The Guts to Keep Pushing
We’ve all been there. We make a suggestion that we’re certain will make things better. Instead of being greeted with support or acceptance we’re met with waffling, or worse yet, resistance. Whether it’s stated or not, the message is clear – “Please move on to other issues.” Frequently it sounds something like this, “Thank you for your suggestion. We’ll take it under consideration. “
I recently attended an IEP meeting where I was invited to review a student’s progress towards transportation independence. This junior high student with special needs was to be learning “stranger danger” so that she would be able to travel to the neighborhood bus stop safely. Eventually, the goal was that she would be capable of getting to school as her non-disabled peers do. This student was very “high-functioning” and just needed to learn some safety habits. It would not have been unreasonable to expect her to not require special education transportation at all by her sophomore year in high school.

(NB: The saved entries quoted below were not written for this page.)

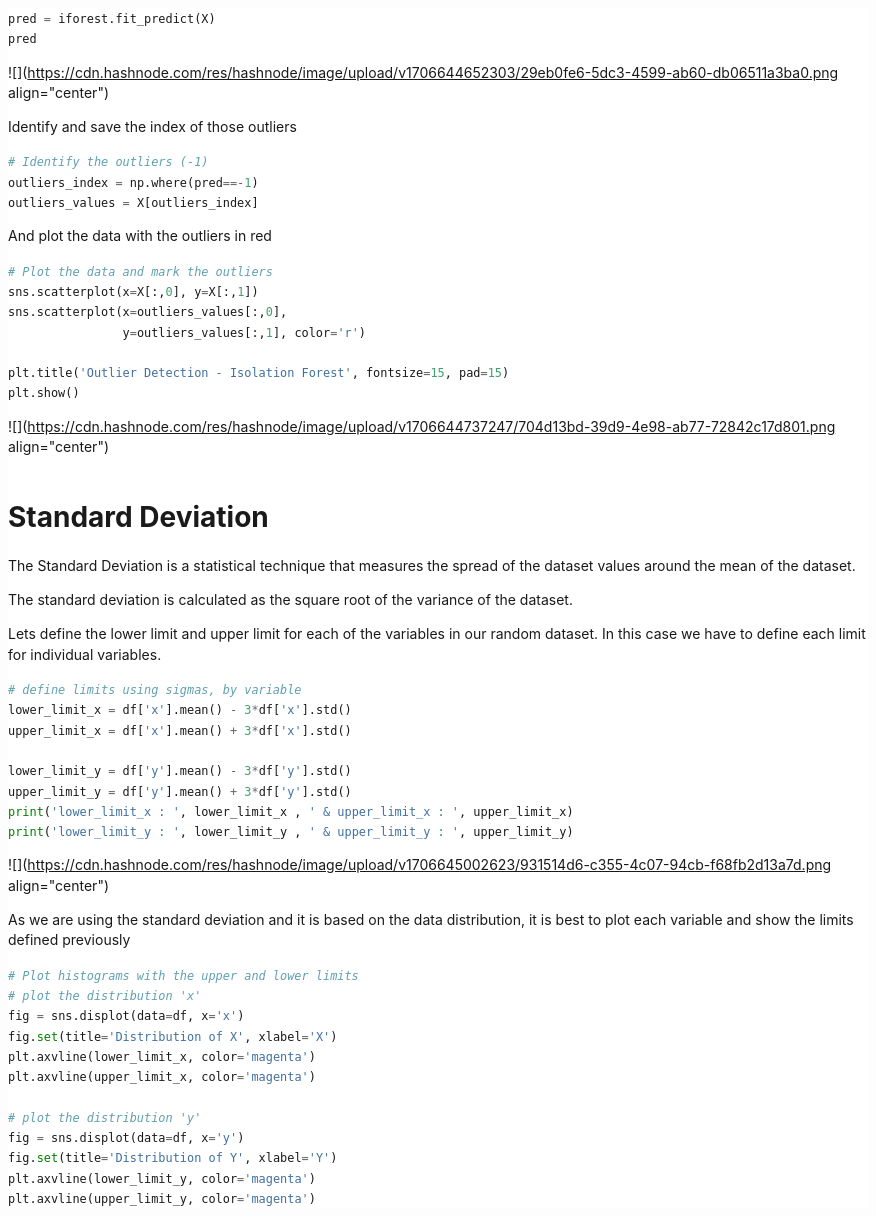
 ```python
pred = iforest.fit_predict(X)
pred
```

![](https://cdn.hashnode.com/res/hashnode/image/upload/v1706644652303/29eb0fe6-5dc3-4599-ab60-db06511a3ba0.png align="center")

Identify and save the index of those outliers

```python
# Identify the outliers (-1)
outliers_index = np.where(pred==-1)
outliers_values = X[outliers_index]
```

And plot the data with the outliers in red

```python
# Plot the data and mark the outliers
sns.scatterplot(x=X[:,0], y=X[:,1])
sns.scatterplot(x=outliers_values[:,0],
                y=outliers_values[:,1], color='r')

plt.title('Outlier Detection - Isolation Forest', fontsize=15, pad=15)
plt.show()
```

![](https://cdn.hashnode.com/res/hashnode/image/upload/v1706644737247/704d13bd-39d9-4e98-ab77-72842c17d801.png align="center")

# Standard Deviation

The Standard Deviation is a statistical technique that measures the spread of the dataset values around the mean of the dataset.

The standard deviation is calculated as the square root of the variance of the dataset.

Lets define the lower limit and upper limit for each of the variables in our random dataset. In this case we have to define each limit for individual variables.

```python
# define limits using sigmas, by variable
lower_limit_x = df['x'].mean() - 3*df['x'].std()
upper_limit_x = df['x'].mean() + 3*df['x'].std()

lower_limit_y = df['y'].mean() - 3*df['y'].std()
upper_limit_y = df['y'].mean() + 3*df['y'].std()
print('lower_limit_x : ', lower_limit_x , ' & upper_limit_x : ', upper_limit_x)
print('lower_limit_y : ', lower_limit_y , ' & upper_limit_y : ', upper_limit_y)
```

![](https://cdn.hashnode.com/res/hashnode/image/upload/v1706645002623/931514d6-c355-4c07-94cb-f68fb2d13a7d.png align="center")

As we are using the standard deviation and it is based on the data distribution, it is best to plot each variable and show the limits defined previously

```python
# Plot histograms with the upper and lower limits
# plot the distribution 'x'
fig = sns.displot(data=df, x='x')
fig.set(title='Distribution of X', xlabel='X')
plt.axvline(lower_limit_x, color='magenta')
plt.axvline(upper_limit_x, color='magenta')

# plot the distribution 'y'
fig = sns.displot(data=df, x='y')
fig.set(title='Distribution of Y', xlabel='Y')
plt.axvline(lower_limit_y, color='magenta')
plt.axvline(upper_limit_y, color='magenta')
```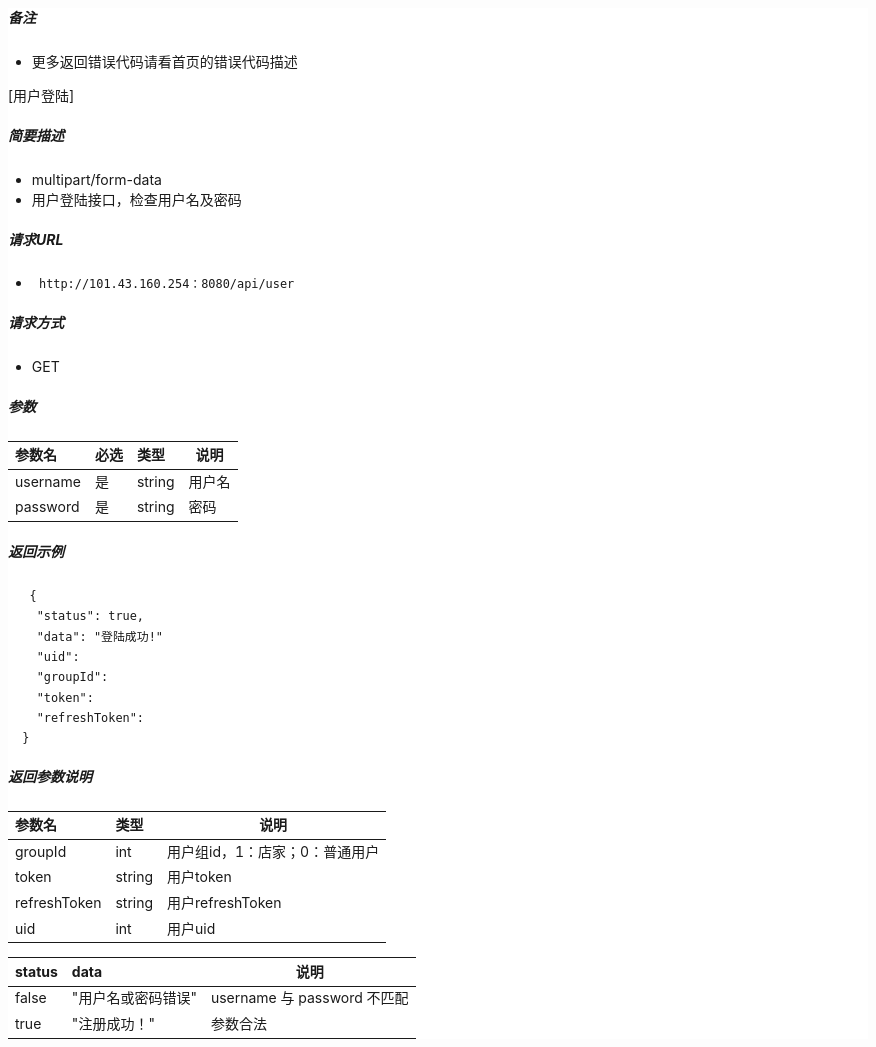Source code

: ##### 备注

- 更多返回错误代码请看首页的错误代码描述

[用户登陆]

##### 简要描述

- multipart/form-data
- 用户登陆接口，检查用户名及密码

##### 请求URL

- ` http://101.43.160.254：8080/api/user`

##### 请求方式

- GET

##### 参数

|参数名|必选|类型|说明|
|:----    |:---|:----- |-----   |
|username |是  |string |用户名   |
|password |是  |string | 密码    |

##### 返回示例

``` 
   {
    "status": true,
    "data": "登陆成功!"
	"uid":
	"groupId":
	"token":
	"refreshToken":
  }
```

##### 返回参数说明

|参数名|类型|说明| 
|:----- |:-----|----- | 
|groupId |int|用户组id，1：店家；0：普通用户 | 
|token | string |用户token |
|refreshToken |string |用户refreshToken |
|uid | int |用户uid |

|status|data|说明|
|:-----  |:-----|-----                           |
|false |"用户名或密码错误"   |username 与 password 不匹配 |
|true |"注册成功！"   |参数合法  |
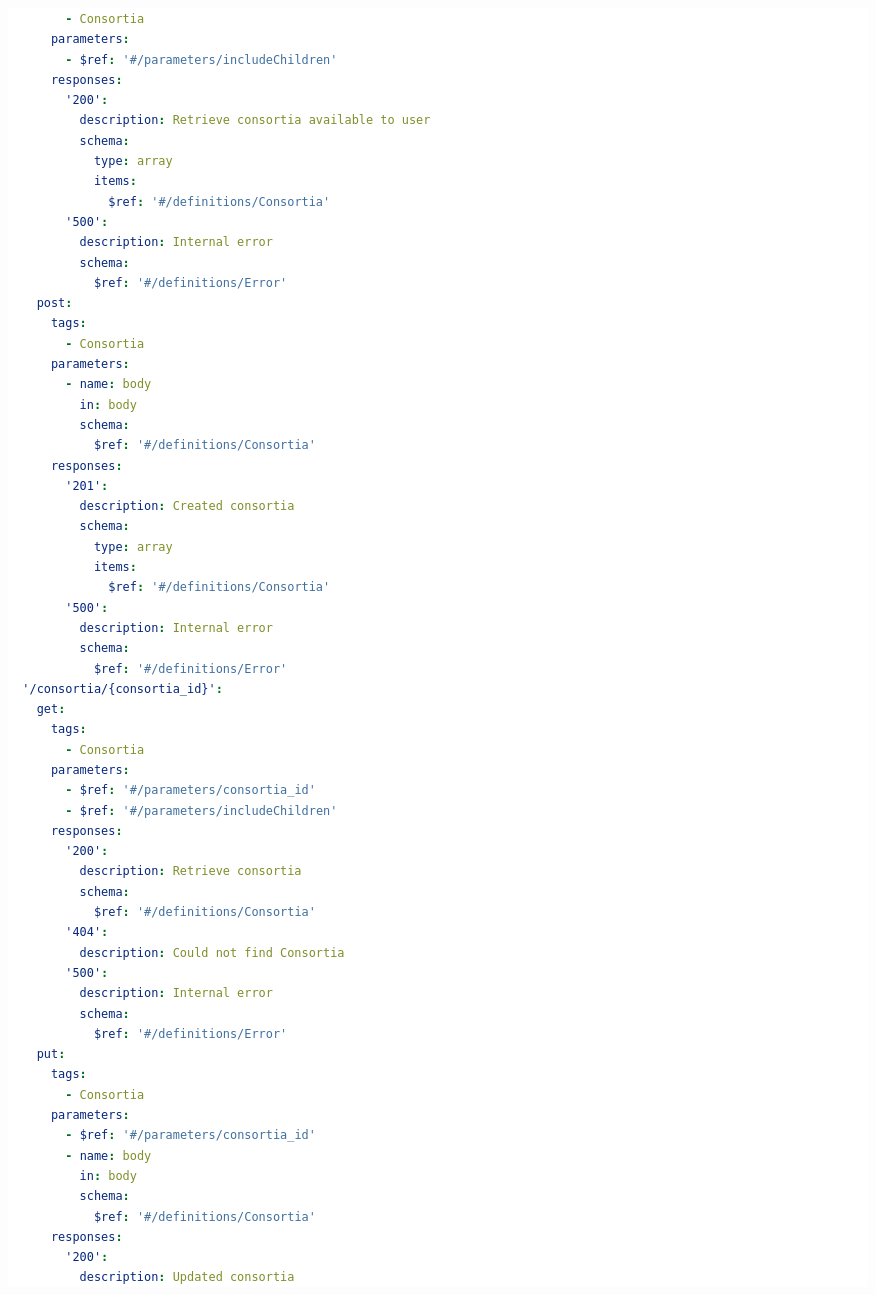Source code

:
 ```yaml
        - Consortia
      parameters:
        - $ref: '#/parameters/includeChildren'
      responses:
        '200':
          description: Retrieve consortia available to user
          schema:
            type: array
            items:
              $ref: '#/definitions/Consortia'
        '500':
          description: Internal error
          schema:
            $ref: '#/definitions/Error'
    post:
      tags:
        - Consortia
      parameters:
        - name: body
          in: body
          schema:
            $ref: '#/definitions/Consortia'
      responses:
        '201':
          description: Created consortia
          schema:
            type: array
            items:
              $ref: '#/definitions/Consortia'
        '500':
          description: Internal error
          schema:
            $ref: '#/definitions/Error'
  '/consortia/{consortia_id}':
    get:
      tags:
        - Consortia
      parameters:
        - $ref: '#/parameters/consortia_id'
        - $ref: '#/parameters/includeChildren'
      responses:
        '200':
          description: Retrieve consortia
          schema:
            $ref: '#/definitions/Consortia'
        '404':
          description: Could not find Consortia
        '500':
          description: Internal error
          schema:
            $ref: '#/definitions/Error'
    put:
      tags:
        - Consortia
      parameters:
        - $ref: '#/parameters/consortia_id'
        - name: body
          in: body
          schema:
            $ref: '#/definitions/Consortia'
      responses:
        '200':
          description: Updated consortia
```
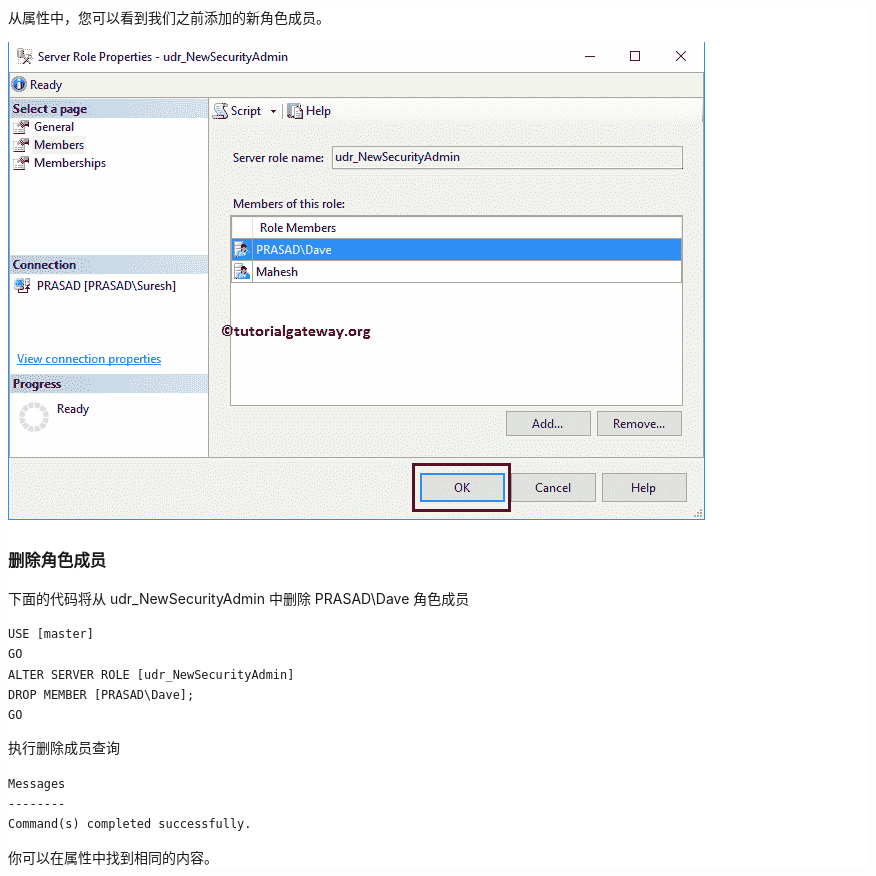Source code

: 从属性中，您可以看到我们之前添加的新角色成员。

![Create SQL Server Roles 29](img/b60cc2bc6c6086c71a6eaf65f05899c0.png)

### 删除角色成员

下面的代码将从 udr_NewSecurityAdmin 中删除 PRASAD\Dave 角色成员

```
USE [master]
GO
ALTER SERVER ROLE [udr_NewSecurityAdmin]
DROP MEMBER [PRASAD\Dave];
GO
```

执行删除成员查询

```
Messages
--------
Command(s) completed successfully.
```

你可以在属性中找到相同的内容。
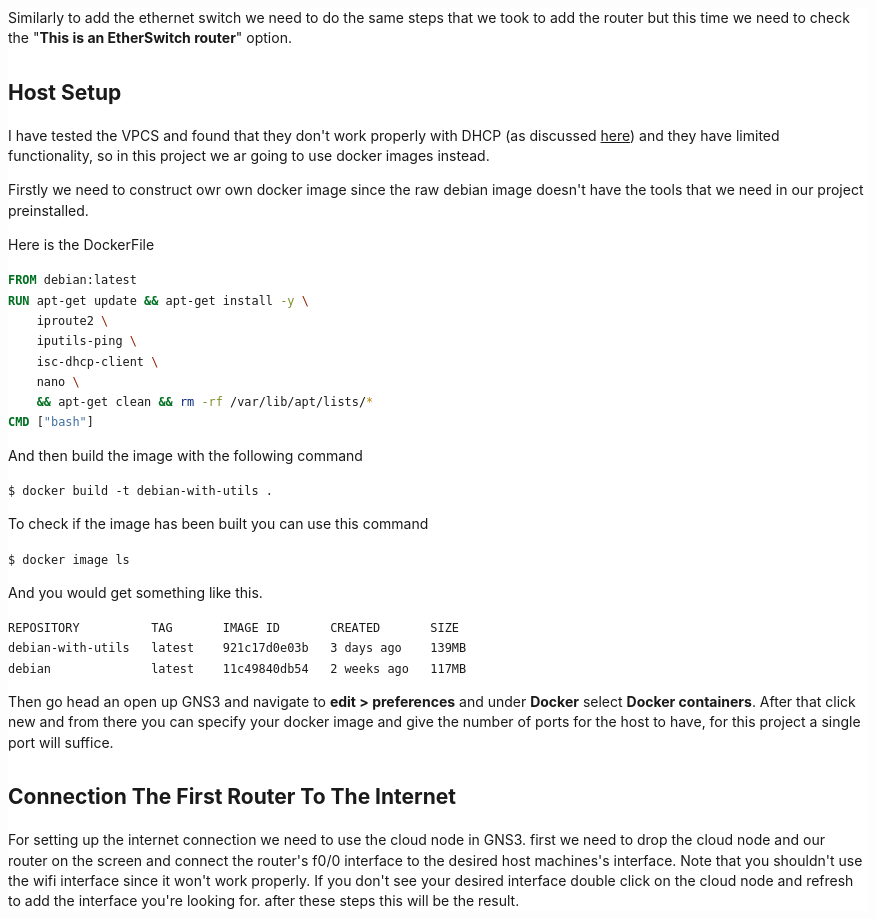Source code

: Similarly to add the ethernet switch we need to do the same steps that we took to add the router but this time we need to check the "**This is an EtherSwitch router**" option.

## Host Setup

I have tested the VPCS and found that they don't work properly with DHCP (as discussed [here](https://www.gns3.com/community/support/cant-get-ip-address-from-dhcp-server)) and they have limited functionality, so in this project we ar going to use docker images instead.

Firstly we need to construct owr own docker image since the raw debian image doesn't have the tools that we need in our project preinstalled.

Here is the DockerFile

```DockerFile
FROM debian:latest
RUN apt-get update && apt-get install -y \
    iproute2 \
    iputils-ping \
    isc-dhcp-client \
    nano \
    && apt-get clean && rm -rf /var/lib/apt/lists/*
CMD ["bash"]
```

And then build the image with the following command

```console
$ docker build -t debian-with-utils .
```

To check if the image has been built you can use this command

```console
$ docker image ls
```

And you would get something like this.

```
REPOSITORY          TAG       IMAGE ID       CREATED       SIZE
debian-with-utils   latest    921c17d0e03b   3 days ago    139MB
debian              latest    11c49840db54   2 weeks ago   117MB
```

Then go head an open up GNS3 and navigate to **edit > preferences** and under **Docker** select **Docker containers**. After that click new and from there you can specify your docker image and give the number of ports for the host to have, for this project a single port will suffice.

## Connection The First Router To The Internet

For setting up the internet connection we need to use the cloud node in GNS3. first we need to drop the cloud node and our router on the screen and connect the router's f0/0 interface to the desired host machines's interface. Note that you shouldn't use the wifi interface since it won't work properly. If you don't see your desired interface double click on the cloud node and refresh to add the interface you're looking for. after these steps this will be the result.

The student currently walks 50 yards or so from a transitional bus stop to where the grandmother is waiting in front of her house. What wasn’t stated, but was hinted at frequently at the meeting, is that the current arrangement is working just fine. We don’t need to change it. In fact, when I raised the concept of moving her bus stop a little further away there was a great deal of pushback. Apparently, taking such a logical next step might be potentially risky. It seems that the teacher hadn’t been teaching any mobility skills. The parents hadn’t been pushing for it because the current arrangement was really convenient. In fact, one of the therapists at the meeting suggested we really don’t need to change anything until the student turns 16 and the law requires us to create a transition plan.
The issue facing me was- Do I have the courage/guts to keep pushing for what is clearly the right thing for the student when the teacher, therapists, and even the parent didn’t want to go in that direction? After all, my suggestion would mean extra work for several of us – including me. In this case I felt strongly enough about the issue to not be quiet. At the insistence of the director of special ed and the director of transportation (me) we will be creating and teaching a series of lessons aimed at improving this student’s mobility skills. With this “encouragement” the team got on board. At the next IEP meeting I look forward to helping this very capable student achieve the next step in independence.
Sometimes advocating for students requires the courage to keep pushing. However, you might risk alienating your friends and co-workers when you do so. The question is: “Do you have the guts to keep pushing anyway?”